**PAGE TEXT**

= = = = = = =

Regional assembly within Poland

The Pomeranian Voivodeship Sejmik (Sejmik Województwa Pomorskiego) is the regional legislature of the voivodeship of Pomerania, Poland. It is a unicameral parliamentary body consisting of thirty-three councillors chosen during regional elections for a five-year term. The current chairperson of the assembly is Jan Kleinszmidt of the KO.

The assembly elects the executive board that acts as the collective executive for the provincial government, headed by the voivodeship marshal. The current Executive Board of Pomerania is a majority government of Civic Coalition under the leadership of Marshal Mieczysław Struk of the KO.

The assembly convenes within the Marshal's Office in Gdańsk.

== Districts ==

Members of the Assembly are elected from five districts and serve five-year terms. Districts do not have formal names. Instead, each constituency has a number and a territorial description.

= = = = = = =

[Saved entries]
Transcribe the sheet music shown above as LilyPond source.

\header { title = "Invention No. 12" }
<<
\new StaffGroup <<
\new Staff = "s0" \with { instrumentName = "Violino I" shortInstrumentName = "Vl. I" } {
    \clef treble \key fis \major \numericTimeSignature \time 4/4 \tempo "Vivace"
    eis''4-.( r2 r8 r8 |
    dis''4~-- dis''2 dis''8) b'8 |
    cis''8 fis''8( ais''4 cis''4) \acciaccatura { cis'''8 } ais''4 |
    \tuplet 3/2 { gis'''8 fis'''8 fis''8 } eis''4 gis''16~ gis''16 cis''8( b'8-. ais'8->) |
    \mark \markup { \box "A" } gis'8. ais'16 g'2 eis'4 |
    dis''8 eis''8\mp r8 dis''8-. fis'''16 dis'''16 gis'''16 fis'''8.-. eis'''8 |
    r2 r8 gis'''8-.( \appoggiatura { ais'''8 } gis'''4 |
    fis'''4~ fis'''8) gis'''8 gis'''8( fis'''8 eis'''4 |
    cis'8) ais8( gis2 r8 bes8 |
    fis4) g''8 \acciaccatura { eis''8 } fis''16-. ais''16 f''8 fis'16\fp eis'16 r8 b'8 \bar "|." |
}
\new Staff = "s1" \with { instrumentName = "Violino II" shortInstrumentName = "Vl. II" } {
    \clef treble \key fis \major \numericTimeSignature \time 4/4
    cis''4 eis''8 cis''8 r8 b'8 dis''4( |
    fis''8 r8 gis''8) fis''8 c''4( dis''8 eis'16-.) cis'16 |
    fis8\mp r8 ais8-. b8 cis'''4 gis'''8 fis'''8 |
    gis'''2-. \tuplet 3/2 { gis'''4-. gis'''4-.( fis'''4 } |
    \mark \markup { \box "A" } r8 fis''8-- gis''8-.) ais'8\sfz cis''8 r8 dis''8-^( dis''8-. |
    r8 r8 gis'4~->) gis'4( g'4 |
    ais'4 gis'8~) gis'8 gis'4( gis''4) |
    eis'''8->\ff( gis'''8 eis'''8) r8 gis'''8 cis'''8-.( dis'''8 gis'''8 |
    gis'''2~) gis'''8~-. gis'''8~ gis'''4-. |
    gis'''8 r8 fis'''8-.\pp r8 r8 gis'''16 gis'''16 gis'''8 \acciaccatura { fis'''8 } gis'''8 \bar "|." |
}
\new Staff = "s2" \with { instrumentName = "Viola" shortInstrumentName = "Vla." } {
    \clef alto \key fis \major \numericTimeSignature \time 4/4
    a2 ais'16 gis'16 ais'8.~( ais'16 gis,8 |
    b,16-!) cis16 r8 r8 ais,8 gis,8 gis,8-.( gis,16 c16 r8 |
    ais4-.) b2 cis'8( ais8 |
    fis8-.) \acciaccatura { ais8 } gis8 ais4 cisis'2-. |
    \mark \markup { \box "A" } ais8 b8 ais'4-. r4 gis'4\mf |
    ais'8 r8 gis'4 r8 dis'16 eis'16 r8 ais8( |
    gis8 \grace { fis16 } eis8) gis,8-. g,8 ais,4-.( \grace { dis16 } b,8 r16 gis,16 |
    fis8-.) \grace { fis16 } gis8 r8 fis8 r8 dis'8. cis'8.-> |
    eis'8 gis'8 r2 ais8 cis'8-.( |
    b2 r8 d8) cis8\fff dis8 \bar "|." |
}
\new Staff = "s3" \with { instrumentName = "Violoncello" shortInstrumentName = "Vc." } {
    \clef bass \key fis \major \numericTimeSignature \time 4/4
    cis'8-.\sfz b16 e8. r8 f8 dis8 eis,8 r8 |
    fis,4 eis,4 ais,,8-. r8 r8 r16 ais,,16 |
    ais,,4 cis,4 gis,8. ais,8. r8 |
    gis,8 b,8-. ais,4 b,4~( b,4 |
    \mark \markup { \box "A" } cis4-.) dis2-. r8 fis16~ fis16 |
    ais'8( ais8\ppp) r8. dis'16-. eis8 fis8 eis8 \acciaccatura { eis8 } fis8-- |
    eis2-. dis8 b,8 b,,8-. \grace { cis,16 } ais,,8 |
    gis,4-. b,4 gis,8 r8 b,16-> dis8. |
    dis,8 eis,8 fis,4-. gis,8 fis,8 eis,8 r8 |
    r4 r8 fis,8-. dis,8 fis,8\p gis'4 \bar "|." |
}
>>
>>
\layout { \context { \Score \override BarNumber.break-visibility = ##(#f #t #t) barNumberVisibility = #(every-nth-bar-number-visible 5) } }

= = = = = = =

From the text on the Pomeranian Voivodeship Sejmik, extract the passage that begins at the words "Members of the" and ends after the words "a territorial description.".

Members of the Assembly are elected from five districts and serve five-year terms. Districts do not have formal names. Instead, each constituency has a number and a territorial description.